Rk Year G E Winner (Tot) Loser (Tot)
1 2011 7 14 Cardinals (6) Rangers (8)
2 1997 7 13 Marlins (8) Indians (5)
3t 2006 5 12 Cardinals (4) Tigers (8)
3t 1995 6 12 Braves (6) Indians (6)
5t 2001 7 11 Diamondbacks (3) Yankees (8)
5t 2008 5 11 Phillies (6) Rays (5)
7 2002 7 10 Angels (5) Giants (5)
8t 2010 5 9 Giants (4) Rangers (5)
8t 2004 4 9 Red Sox (8) Cardinals (1)
8t 1996 6 9 Yankees (5) Braves (4)

Within that table are the era’s highs for series of every length; four games (2004), five games (2006), six games (1995) and seven games (2011). As you can see, it’s possible for a team to make far more errors than its opponents and still come out on top. It’s worth noting that the only team that didn’t make an error in the World Series, the 2007 Rockies, was swept in four games. It won’t take much for this year’s bumblers to crack the leaderboard — another two errors will do it.

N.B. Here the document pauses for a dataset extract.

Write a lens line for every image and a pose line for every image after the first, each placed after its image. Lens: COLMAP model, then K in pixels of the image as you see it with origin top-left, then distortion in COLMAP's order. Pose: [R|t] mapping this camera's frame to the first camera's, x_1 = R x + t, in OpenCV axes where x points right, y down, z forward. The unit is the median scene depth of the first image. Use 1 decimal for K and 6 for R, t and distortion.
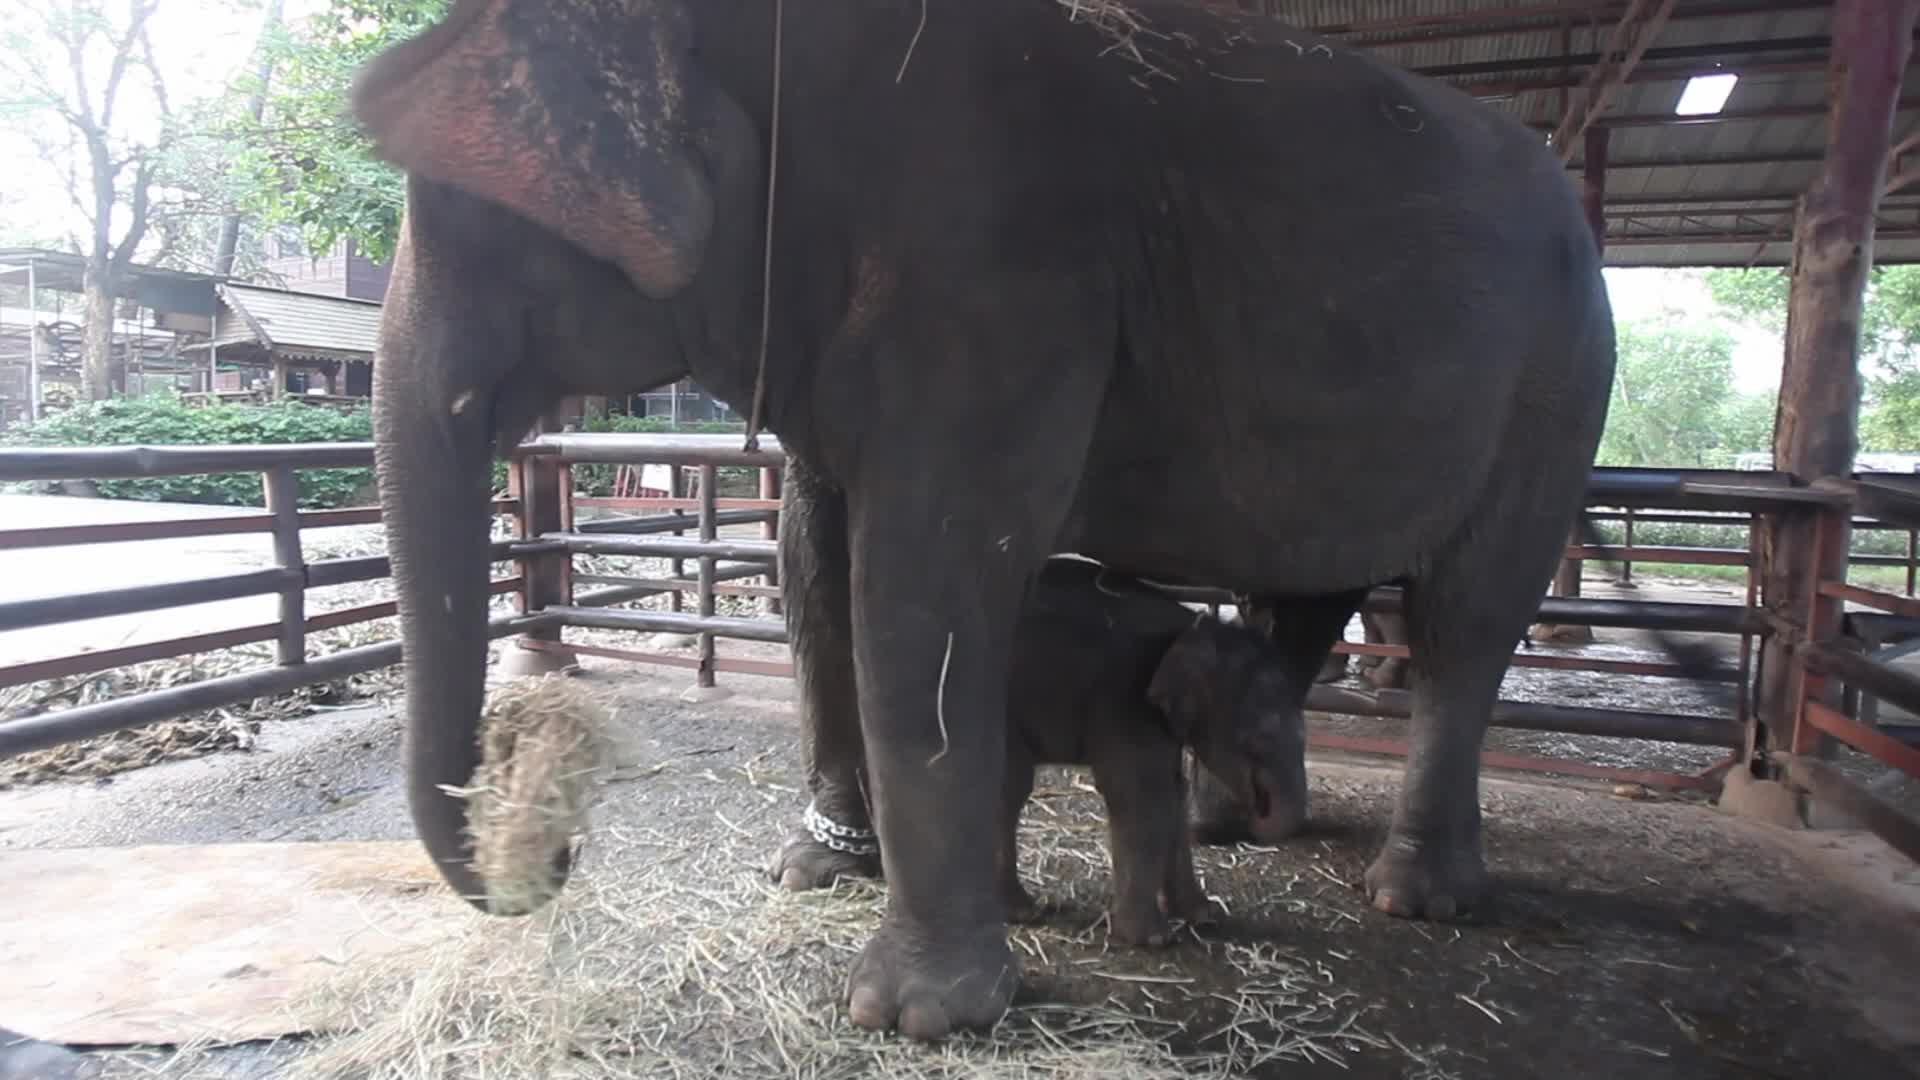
lens RADIAL K [[1156.4, 0, 960.0], [0, 1156.4, 540.0], [0, 0, 1]] dist [-0.073188, 0.039782]
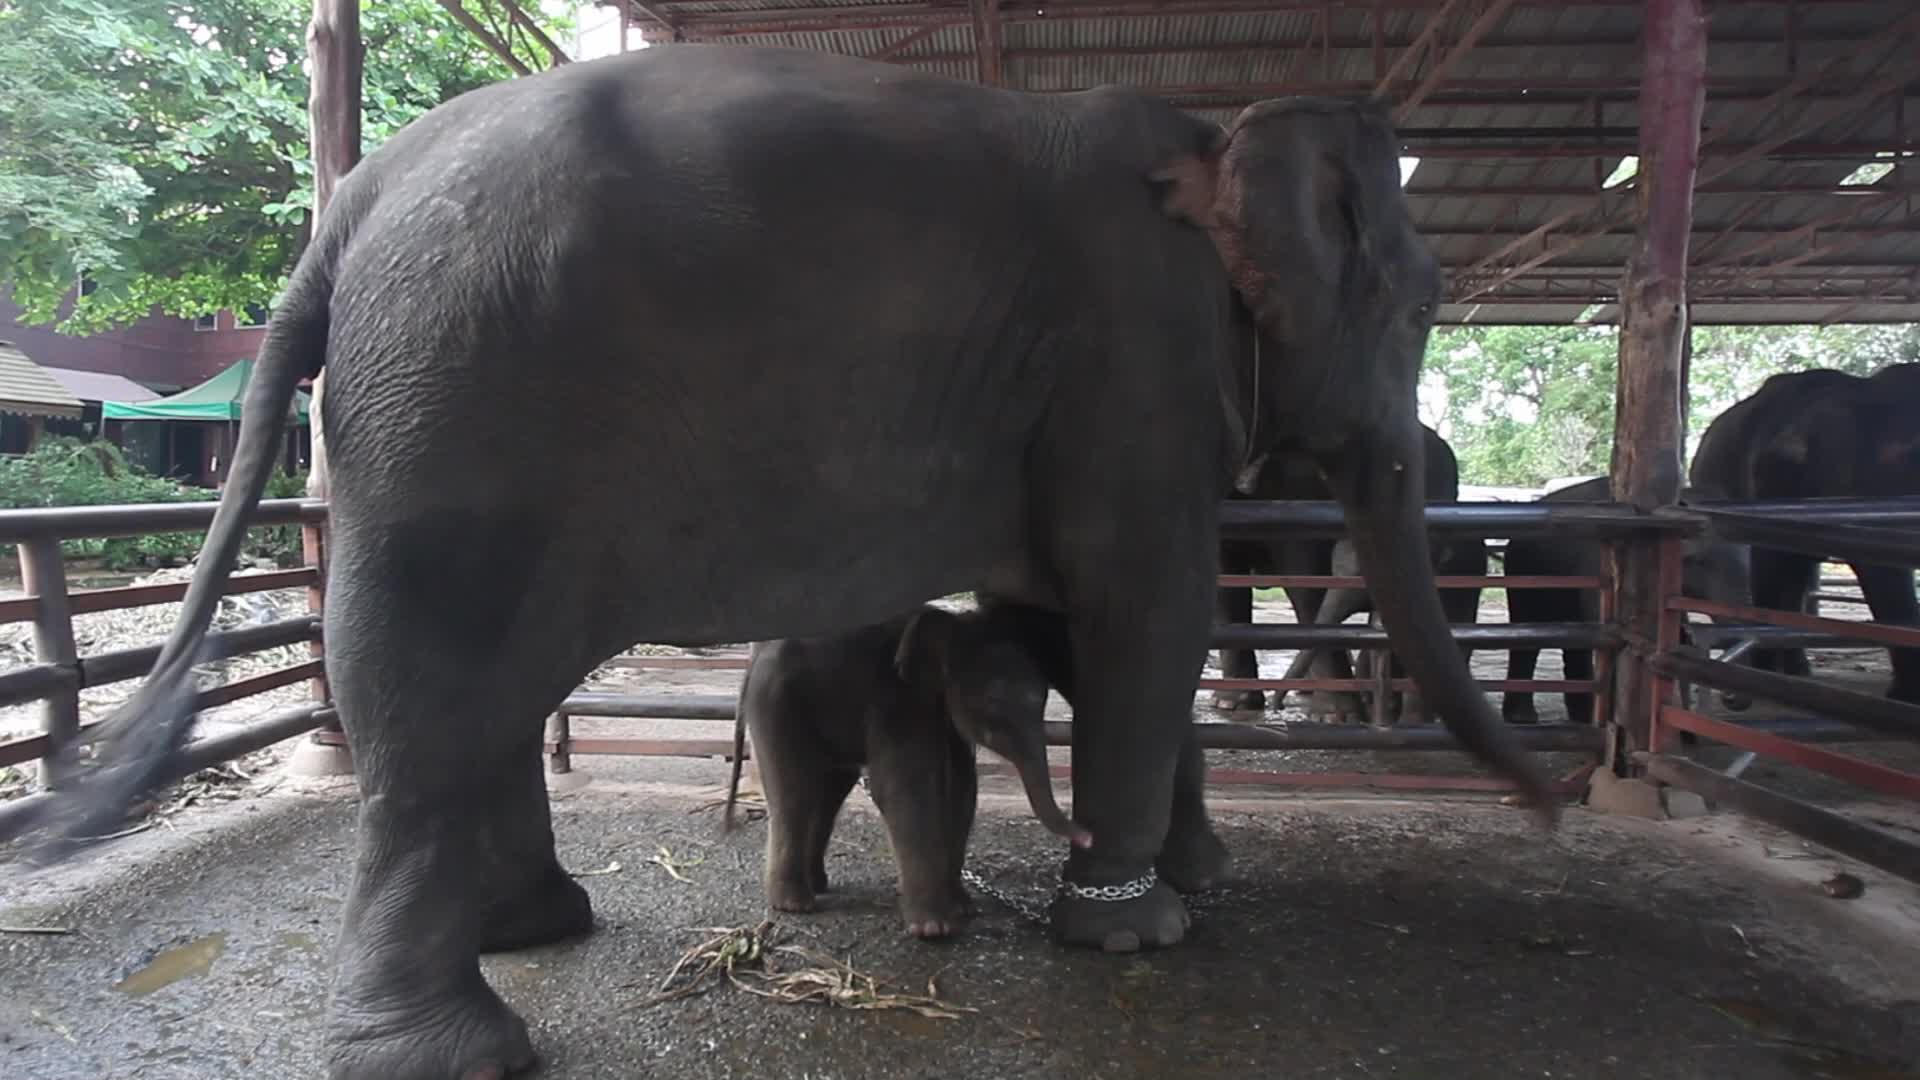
lens RADIAL K [[1156.4, 0, 960.0], [0, 1156.4, 540.0], [0, 0, 1]] dist [-0.073188, 0.039782]
pose [[0.961971, -0.029248, 0.271581, -0.211210], [0.040763, 0.998489, -0.036853, -0.007984], [-0.270093, 0.046522, 0.961710, 0.087532]]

As for unearned run totals, this year’s five is already among the era’s top 10. The high of 10 was set in 1997, with the Marlins and Indians each allowing five; the decisive run in Game 7 was unearned, via Cleveland second baseman Tony Fernandez’s 11th-inning error on Craig Counsell’s potential double-play grounder. The single-team high for the era was set by the 2006 Tigers, with eight. Here’s the “leaderboard”:

Rk Season G UER Winner (Tot) Loser (Tot)
1 1997 7 10 Marlins (5) Indians  (5)
2t 2006 5 9 Cardinals (1) Tigers (8)
2t 2002 7 9 Angels (5) Giants (4)
2t 2011 7 9 Cardinals (3) Rangers (6)
5 2001 7 7 Diamondbacks (0) Yankees (7)
6t 1996 6 6 Yankees (2) Braves (4)
6t 1998 4 6 Yankees (2) Padres (4)
8t 2013 2 5 Tied: Cardinals (4) Red Sox (1)
8t 2003 6 5 Marlins (1) Yankees (4)
8t 1995 6 5 Braves (3) Indians (2)

The highest percentage of unearned runs between two teams in a World Series is 27.3 percent in that 2006 series, nine out of 33 runs; at 33.3 percent, this year’s series is on pace to break that mark. At the other end of the spectrum, neither the 2007 sweep by the Red Sox nor the 2012 sweep of the Tigers by the Giants featured a single unearned run. Looked at from another standpoint, this year’s teams have the highest combined Unearned Run Average thus far:

RK Year IP UERA
1 2013 35.0 1.29
2 2006 86.0 0.94
3 1998 70.0 0.77
4 1997 127.7 0.70
5 2002 121 0.67
6 2011 125 0.65
7 1999 72 0.50
8 1996 109 0.50
9 2001 128.3 0.49
10 1995 107 0.42

Before anyone frets that baseball is sloppier than ever, it’s worth noting that this year’s postseason has featured just 0.5 errors per team per game, the third-lowest rate since 1995; the ’95 postseason, with 0.95 per game, was the highest. This year’s UERA of 0.35 is the era’s eighth-lowest, with 2004 (0.20) the lowest and 2001 (0.49) the highest.

Even so, it’s the game-turning mistakes that stand out in the annals, and unless these two teams reverse course, the 2013 World Series will be remembered for its blunders as much as its triumphs.